• _WORK INSTRUCTIONS_
Please report how many lines in these records contain the string "JSON", and give nothing besides the number.

• _ENTRIES PROVIDED_

════

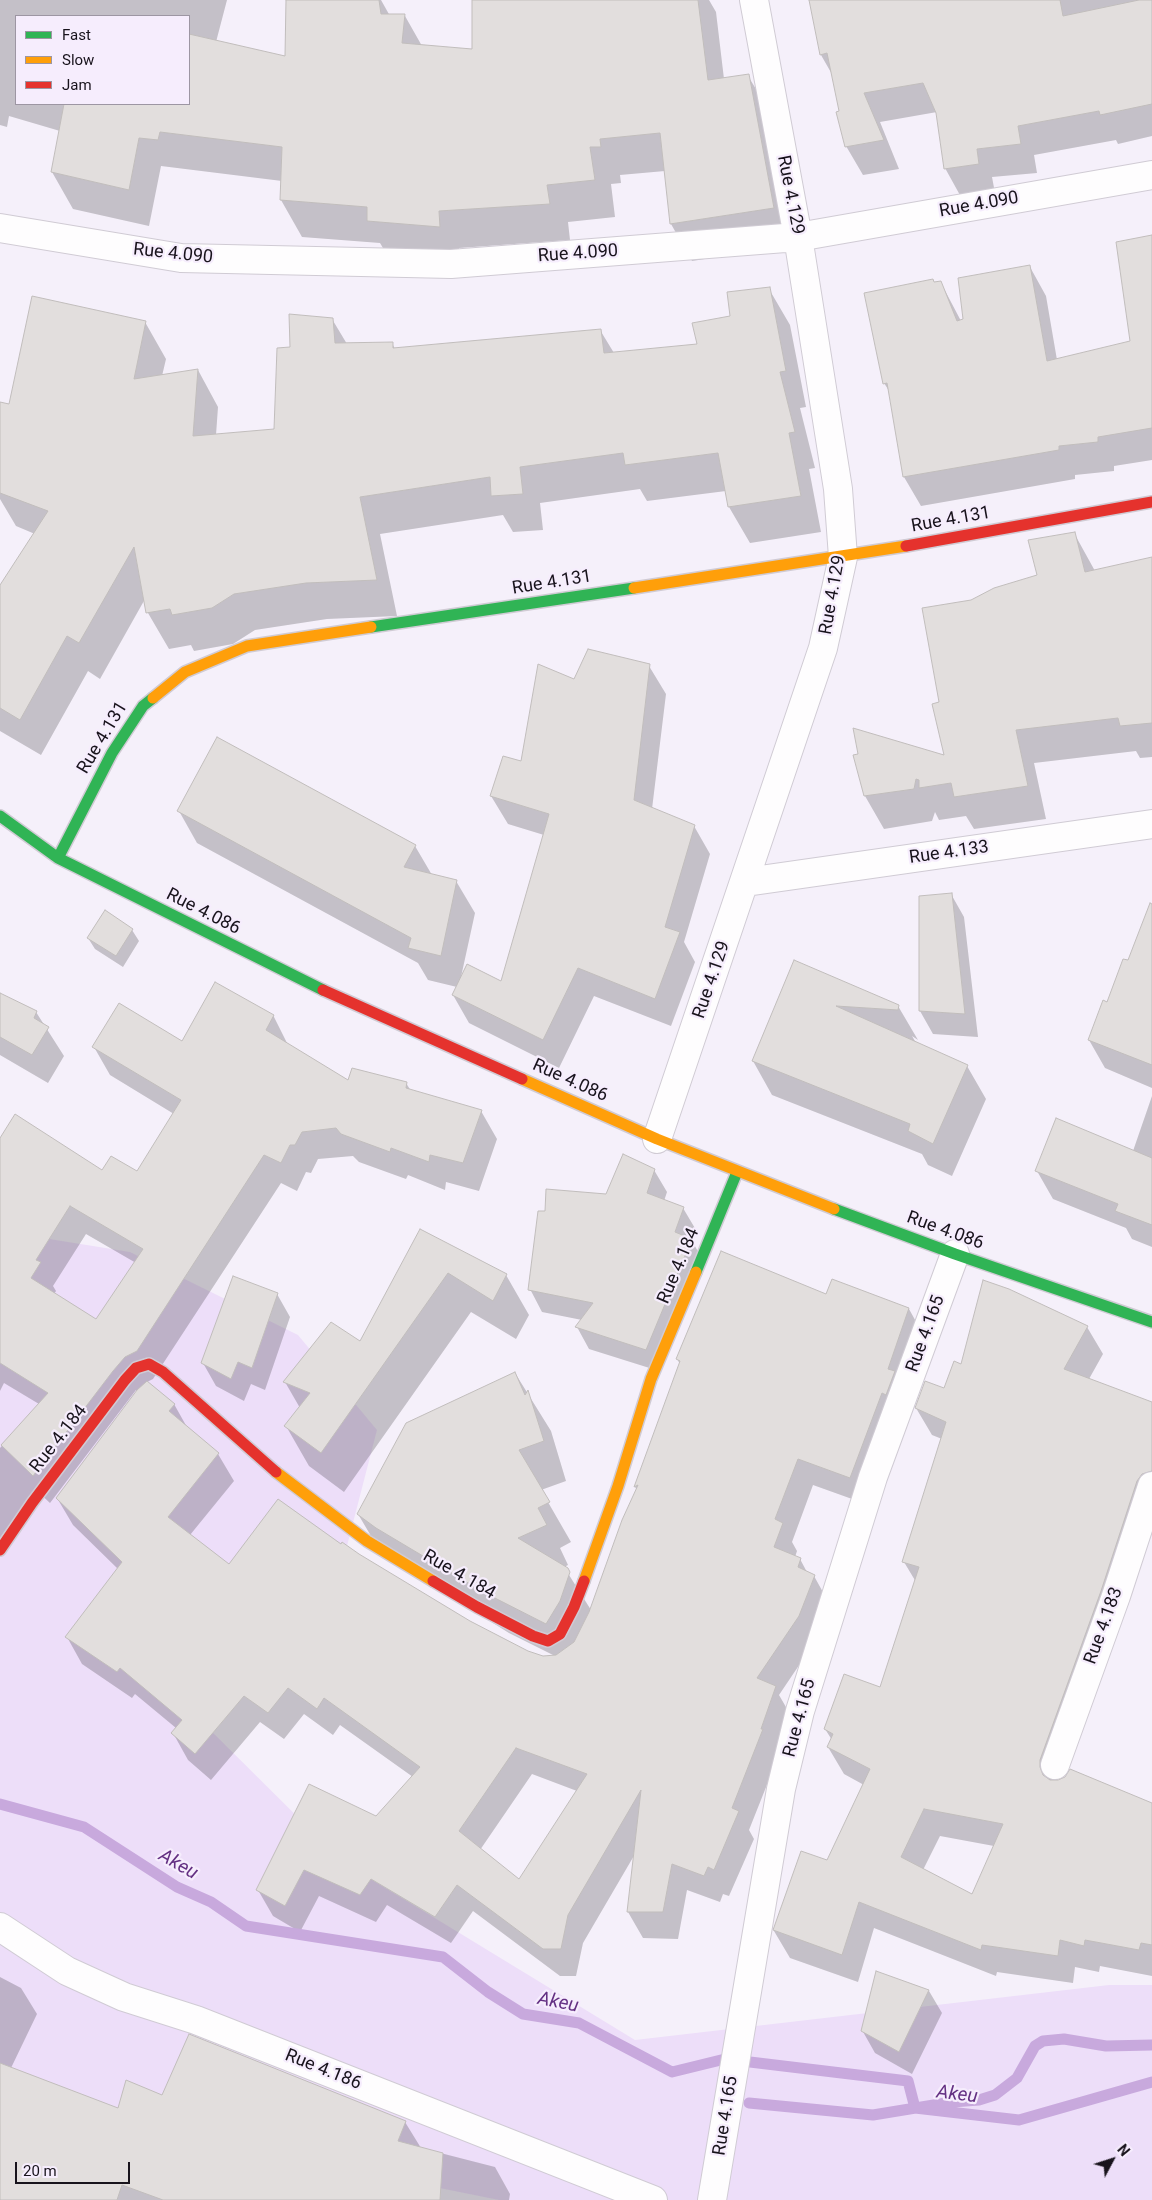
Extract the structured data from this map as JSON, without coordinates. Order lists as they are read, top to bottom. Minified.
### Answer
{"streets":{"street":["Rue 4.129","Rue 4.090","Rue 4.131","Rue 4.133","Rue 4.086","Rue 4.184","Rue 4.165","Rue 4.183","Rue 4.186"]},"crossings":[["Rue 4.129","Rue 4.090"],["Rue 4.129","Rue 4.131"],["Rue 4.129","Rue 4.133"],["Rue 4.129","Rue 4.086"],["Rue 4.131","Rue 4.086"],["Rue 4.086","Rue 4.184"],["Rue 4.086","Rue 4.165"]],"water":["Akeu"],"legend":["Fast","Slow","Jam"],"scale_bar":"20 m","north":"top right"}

════

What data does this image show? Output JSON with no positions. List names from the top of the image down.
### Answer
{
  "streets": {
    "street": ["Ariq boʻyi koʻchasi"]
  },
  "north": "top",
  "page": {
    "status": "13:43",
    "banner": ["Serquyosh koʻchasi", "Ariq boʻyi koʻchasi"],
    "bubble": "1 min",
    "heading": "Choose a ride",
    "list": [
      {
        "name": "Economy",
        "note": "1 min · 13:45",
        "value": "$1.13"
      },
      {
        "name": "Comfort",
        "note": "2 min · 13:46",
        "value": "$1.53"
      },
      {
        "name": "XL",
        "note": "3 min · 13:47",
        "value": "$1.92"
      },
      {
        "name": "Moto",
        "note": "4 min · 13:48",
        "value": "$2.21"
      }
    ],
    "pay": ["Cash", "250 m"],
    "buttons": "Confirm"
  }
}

════

• _EXERCISE OUTPUT_
2